* **Ce qui est demandé**:
Reprenez le texte ci-dessous sur les liquidités exigées des grandes banques et poursuivez-le à la suite de sa dernière phrase.

* **Texte à lire**:
:::

En même temps, afin de les combattre, il faut comprendre les exigences et les motivations des banques et de leurs alliés.
En ce qui concerne ce qui se passe aux États-Unis depuis la mi-septembre 2019, je suis persuadé que du côté des grandes banques, il s’agit d’exploiter la situation pour mettre la pression sur l’autorité de contrôle et sur la FED pour abaisser le pourcentage de liquidités exigé d’elles pour faire face aux risques systémiques bien réels. En effet depuis la crise de 2008, les autorités de contrôle exigent des banques systémiques qu’elles conservent en permanence dans leur trésorerie une quantité supplémentaire de liquidités (supplémentaire par rapport à la situation antérieure à 2008) afin de faire face à un accident.

:::

* **Entrées fournies**:
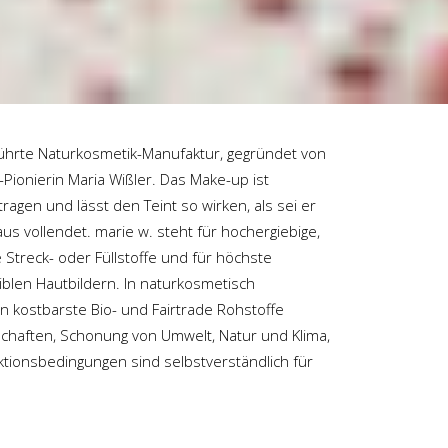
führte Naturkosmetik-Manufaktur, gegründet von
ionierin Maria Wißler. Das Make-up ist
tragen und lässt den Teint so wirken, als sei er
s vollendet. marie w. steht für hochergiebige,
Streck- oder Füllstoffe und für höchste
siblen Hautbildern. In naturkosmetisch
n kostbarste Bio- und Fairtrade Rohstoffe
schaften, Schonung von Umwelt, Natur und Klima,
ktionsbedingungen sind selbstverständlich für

:::

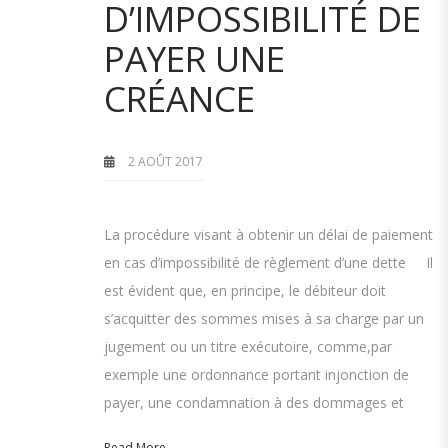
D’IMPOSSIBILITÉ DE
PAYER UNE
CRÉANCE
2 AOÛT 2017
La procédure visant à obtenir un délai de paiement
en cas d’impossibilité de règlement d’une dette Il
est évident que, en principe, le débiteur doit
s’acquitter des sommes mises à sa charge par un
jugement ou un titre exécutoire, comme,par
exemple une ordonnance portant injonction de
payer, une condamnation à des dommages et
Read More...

:::

* **Réponse**:
Profitant du soutien dont elles bénéficient de la part de l’administration Trump, du laxisme de la Fed et des autorités de contrôle, elles veulent donc obtenir une baisse du pourcentage de liquidités qu’elles doivent conserver dans leur trésorerie. Elles veulent cela afin de pouvoir légalement utiliser ses liquidités pour acheter des titres financiers à risque et spéculer sur ceux-ci. Du coup, l’assèchement du marché interbancaire est en partie provoquée et/ou entretenue par cette stratégie. Poursuivant cet objectif, elles mènent campagne dans la presse pour faire croire au public que c’est cette exigence de liquidités (pour faire face à un possible accident du type de celui de septembre 2008) qui entraîne les difficultés de trouver des liquidités sur le marché interbancaire. Elles exercent donc un énorme lobby
sur la Fed et l’autorité de contrôle pour que soit annulée l’exigence de surplus de liquidités.
« Les banques exercent un énorme lobby sur la Fed et l’autorité de contrôle pour que soit annulée l’exigence de surplus de liquidités. Elles ont déjà réussi à obtenir l’annulation dès janvier 2020 d’une mesure connue sous le nom Volcker’s rule »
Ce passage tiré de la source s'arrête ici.